場面別・喪主挨拶の早見表
挨拶が必要になる場面と、そのタイミング・長さの目安をまとめました。どれも「長く立派に」より「短くても心を込めて」が基本です。緊張する場合はメモを読み上げてかまいません。
| 場面 | タイミング | 長さの目安 | 盛り込むこと |
|---|---|---|---|
| 通夜(お開き) | 読経・焼香が済み、通夜を締めるとき | 1〜2分 | 弔問のお礼/通夜振る舞いの案内/翌日の葬儀の案内 |
| 告別式・出棺前 | 出棺の直前、会葬者の前で | 1〜3分 | 会葬のお礼/生前のご厚誼への感謝/遺族への変わらぬ支援のお願い |
| 精進落とし はじめ | 会食の席に着いたあと、献杯の前 | 1分 | 無事に葬儀を終えたお礼/席のすすめ |
| 献杯の発声 | はじめの挨拶に続けて | ひとこと | 「ご唱和ください。献杯」。
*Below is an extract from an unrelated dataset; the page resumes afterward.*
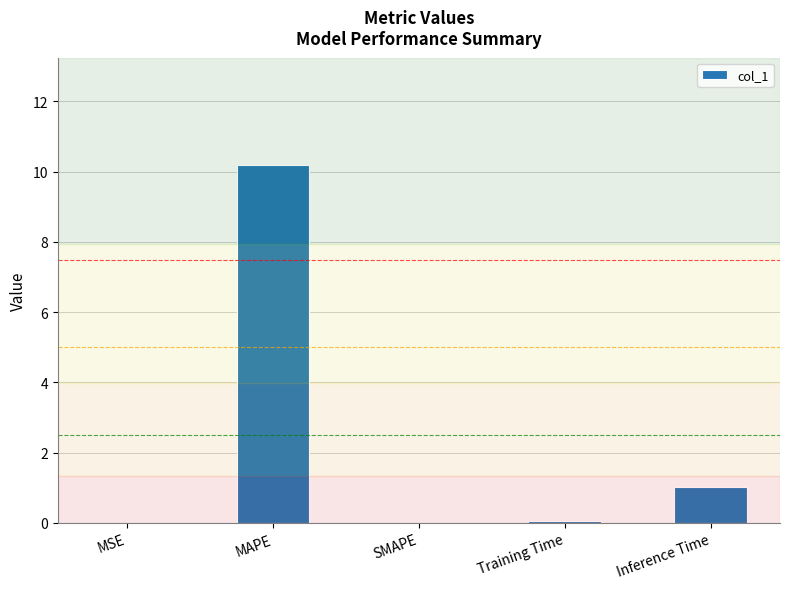

Which category has the highest value across all series?

MAPE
静かに行う |
| 精進落とし お開き | 会食の終わりごろ | 1分 | 締めのお礼/今後のお付き合いのお願い |
| 法要(四十九日など) | 法要の開始時・終了時 | 各1分 | 参列のお礼/会食・引き出物の案内 |
献杯(けんぱい)のマナー — 乾杯との違い
精進落としや法要後の会食では、食事の前に故人へ杯を捧げる献杯を行います。お祝いの乾杯とは作法が異なるので、次の点に気をつけます。
- 杯は高く掲げず、胸の高さにとどめます。
- 隣の人と杯を合わせません(グラスをカチンと鳴らさない)。
- 発声は控えめに。「献杯」のあとに拍手はしません。
- 献杯が済むまで料理・飲み物には口をつけず、済んだら静かに箸をつけます。
献杯の発声は喪主が行っても、故人と親しかった方や親族の年長者に依頼してもかまいません。依頼する場合は、事前にひとこと頼んでおきましょう。
挨拶で避けたい言葉(忌み言葉)
弔事の挨拶では、不幸が続くことを連想させる言葉と、生死の直接的な表現を避けるのがマナーです。うっかり出やすい言い回しなので、メモを作る段階で確認しておくと安心です。
| 避けたい言葉 | 言い換えの例 |
|---|---|
| 重ね重ね・たびたび・再び・続いて・追って | 「深く」「あらためて」など重ねない表現に |
| 死んだ・死去 | 逝去(せいきょ)・永眠・他界 |
| 生きていた頃・生きているうち | 生前・元気だった頃 |
| 忙しい中(「忙」は心を亡くすの字) | ご多用のところ(気にする方もいるため無難に) |
よくある質問
喪主の挨拶はどのくらいの長さがいい?
1〜3分(およそ200〜400字)が目安です。長く話す必要はなく、弔問へのお礼、生前のご厚誼への感謝、今後のお願いの3点が伝われば十分です。短くても失礼にはあたりません。
挨拶はメモや紙を見ながらでもいい?
問題ありません。大切な場面で言葉に詰まらないよう、メモを用意して読み上げる喪主は多く、失礼にはあたりません。ゆっくり、聞き取りやすい速さで話すことのほうが大切です。
献杯と乾杯はどう違う?
献杯は故人に杯を捧げるもので、乾杯とは作法が異なります。杯は高く掲げず胸の高さにとどめ、隣の人と杯を合わせず、発声も控えめにし、拍手はしません。献杯のあとは静かに箸をつけます。
喪主の挨拶で避けるべき言葉は?
「重ね重ね」「たびたび」「再び」「続いて」など不幸の繰り返しを連想させる重ね言葉と、「死んだ」「生きていた頃」などの直接的な表現を避けます。「逝去」「永眠」「生前」などに言い換えます。
喪主以外が挨拶してもいい?
かまいません。喪主が高齢の場合や気持ちの整理がつかない場合は、親族代表(子や配偶者など)が代わりに挨拶できます。献杯の発声も、喪主ではなく故人と親しかった方や親族の年長者に依頼することがよくあります。